::: TEXTE FOURNI :::

Parmi les différentes formes de lien social, les relations de couples sont, pour beaucoup d’entre nous, une des plus importantes. Elles contribuent en effet au bien-être et au sentiment que notre vie ait du sens (Deci & Ryan, 2000). Mais vivre une relation de couple n’est néanmoins pas une chose aisée. En témoigne le nombre de divorces dans nos pays : un divorce pour deux mariages approximativement[1], et combien de relations qui se terminent de manière précoce. Bien que dans ces cas l’issue soit bien souvent définitive, la rupture n’est en fait souvent qu’un moyen d’essayer d’en finir avec les tensions et difficultés qui, invariablement, surgissent au cours d’une vie à deux.

Dans cet article, nous allons nous intéresser aux conflits et leur impact sur les relations de couple. Puis nous verrons comment notre manière de gérer nos émotions peut être une ressource pour faire face à ces tensions, nourrir l’intimité et retrouver la satisfaction de vivre à deux.

Les facteurs de succès d’une relation

La recherche scientifique s’intéresse depuis longtemps à ce qui est à même de prédire le succès d’une relation de couple (Levenson, Carstensen & Gottman, 1993). Différentes équipes de chercheurs ont constaté que certaines caractéristiques permettaient de définir, avec une certaine précision, les probabilités d’insatisfaction et de séparation (K. M. Lindahl, Clements & Markman, 1997) d’un couple. Les aspects positifs du début d’une relation comme le niveau d’intimité, de satisfaction ou d’engagement ne semblent pas, paradoxalement, des prédicteurs valables. Ce qui est somme toute assez logique : la majorité des couples sont non seulement satisfaits de leur relation au début mais également optimistes par rapport à son devenir. La dégradation de la relation étant due à l’effet cumulé de nombreuses petites difficultés dans le temps, les tourtereaux ne peuvent que difficilement imaginer que cela pourrait leur arriver. De plus, il apparaît que nous nous projetons dans le passé et dans le futur avec nos émotions du présent. Dès lors, lorsque notre relation est sereine, nous aurons plutôt tendance à ne pas imaginer qu’il pourrait en être autrement. Il en va de même lorsque nous vivons des émotions difficiles : nous réinterprétons alors toute notre histoire et la remettons en question à la lumière de la crise du moment.

::: DONNÉES FOURNIES :::

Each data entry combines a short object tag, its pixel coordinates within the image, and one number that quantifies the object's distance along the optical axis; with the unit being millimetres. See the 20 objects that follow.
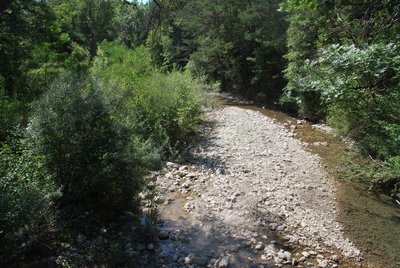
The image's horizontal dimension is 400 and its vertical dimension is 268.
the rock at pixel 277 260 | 4949
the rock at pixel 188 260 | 4820
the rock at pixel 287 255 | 5031
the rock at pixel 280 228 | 5806
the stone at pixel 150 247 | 4988
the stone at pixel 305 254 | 5099
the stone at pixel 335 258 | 5034
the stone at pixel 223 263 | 4777
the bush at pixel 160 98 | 9183
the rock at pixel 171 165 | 8188
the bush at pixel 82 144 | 4723
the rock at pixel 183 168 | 8126
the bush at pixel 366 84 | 4699
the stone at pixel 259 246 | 5274
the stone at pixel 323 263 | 4888
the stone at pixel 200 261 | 4816
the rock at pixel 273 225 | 5840
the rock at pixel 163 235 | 5344
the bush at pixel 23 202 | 3506
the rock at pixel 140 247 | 4938
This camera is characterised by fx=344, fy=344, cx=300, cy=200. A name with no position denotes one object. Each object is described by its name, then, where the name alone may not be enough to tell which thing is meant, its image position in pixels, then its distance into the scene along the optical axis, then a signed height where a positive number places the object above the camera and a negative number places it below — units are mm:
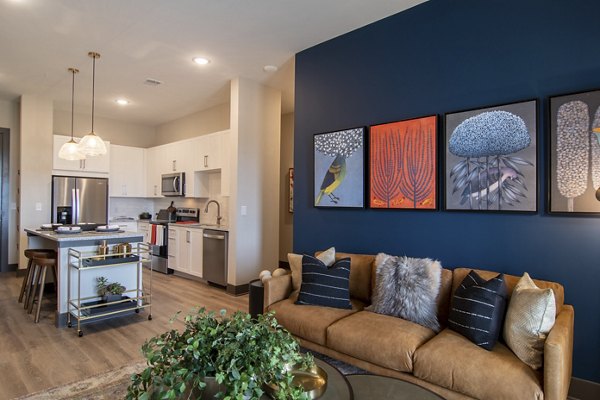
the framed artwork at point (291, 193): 6605 +180
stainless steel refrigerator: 6109 +15
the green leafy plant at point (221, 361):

:::

◆ **TRAVAIL DEMANDÉ**
**A)** Recopiez fidèlement le passage du texte sur les relations de couple qui s'ouvre sur les mots contenant « Dans cet article, nous » et se termine par « vivre à deux. ».
**B)** D'après le texte sur les relations de couple, combien de divorces compte-t-on approximativement pour deux mariages dans nos pays ?
**C)** Poursuivez, s'il vous plaît, le texte sur les relations de couple à partir de sa dernière phrase.

◆ **CORRIGÉ**
**A)**
Dans cet article, nous allons nous intéresser aux conflits et leur impact sur les relations de couple. Puis nous verrons comment notre manière de gérer nos émotions peut être une ressource pour faire face à ces tensions, nourrir l’intimité et retrouver la satisfaction de vivre à deux.

**B)** Environ un divorce pour deux mariages.

**C)**
Georges et Christine se sont rencontrés il y a deux ans. Ils ont très vite emménagé ensemble et construit des projets communs qui les impliquaient à très long terme. A côté de leurs point communs, leurs personnalités sont très différentes : Georges est obsédé par le rangement et l’ordre, alors que Christine est plutôt du genre bohème. Au début, ces différences les séduisaient et les faisaient gentiment rire. Deux ans après, ils sont proches de la séparation. Très insatisfaits l’un de l’autre, ils sont continuellement en conflit, ne se supportent plus et se reprochent mutuellement un manque de respect, tout en se demandant ce qui a bien pu les attirer chez l’autre.

L’importance des émotions

Il semble en fait que la manière de gérer nos situations de conflits, et plus généralement les tensions, soit le prédicteur le plus fiable de succès d’une relation de couple (K. Lindahl, Clements & Markman, 1998). La manière de réguler les émotions négatives qui surgiront à propos du conjoint ou du couple (déplaisir, colère, frustration, jalousie) est alors vu comme un élément central de la relation (Clements, Cordova, Markman & Laurenceau, 1997).

Nos émotions figurent au cœur de l’intimité et des processus qui peuvent la mettre à mal. C’est tout d’abord grâce aux émotions que nous sommes en mesure de communiquer et de réellement partager avec l’autre. Les émotions sont centrales dans les processus d’échange et d’empathie. Mais elles sont aussi très impliquées dans les états de stress, les incompréhensions, conflits et tensions. La manière dont nous allons les gérer est donc un paramètre important de la relation. Mal gérées, elles risquent de participer à la détérioration de la relation alors que lorsqu’elles sont apprivoisées, elles deviennent au contraire des éléments à même de l’enrichir. Notre réactivité émotionnelle, si elle n’est pas maîtrisée, favorise des comportements qui entretiennent les conflits : par exemple, les réactions agressives qui participent à l’escalade ou les réactions de fuite qui mènent au désengagement relationnel, autre élément particulièrement nocif au lien de couple.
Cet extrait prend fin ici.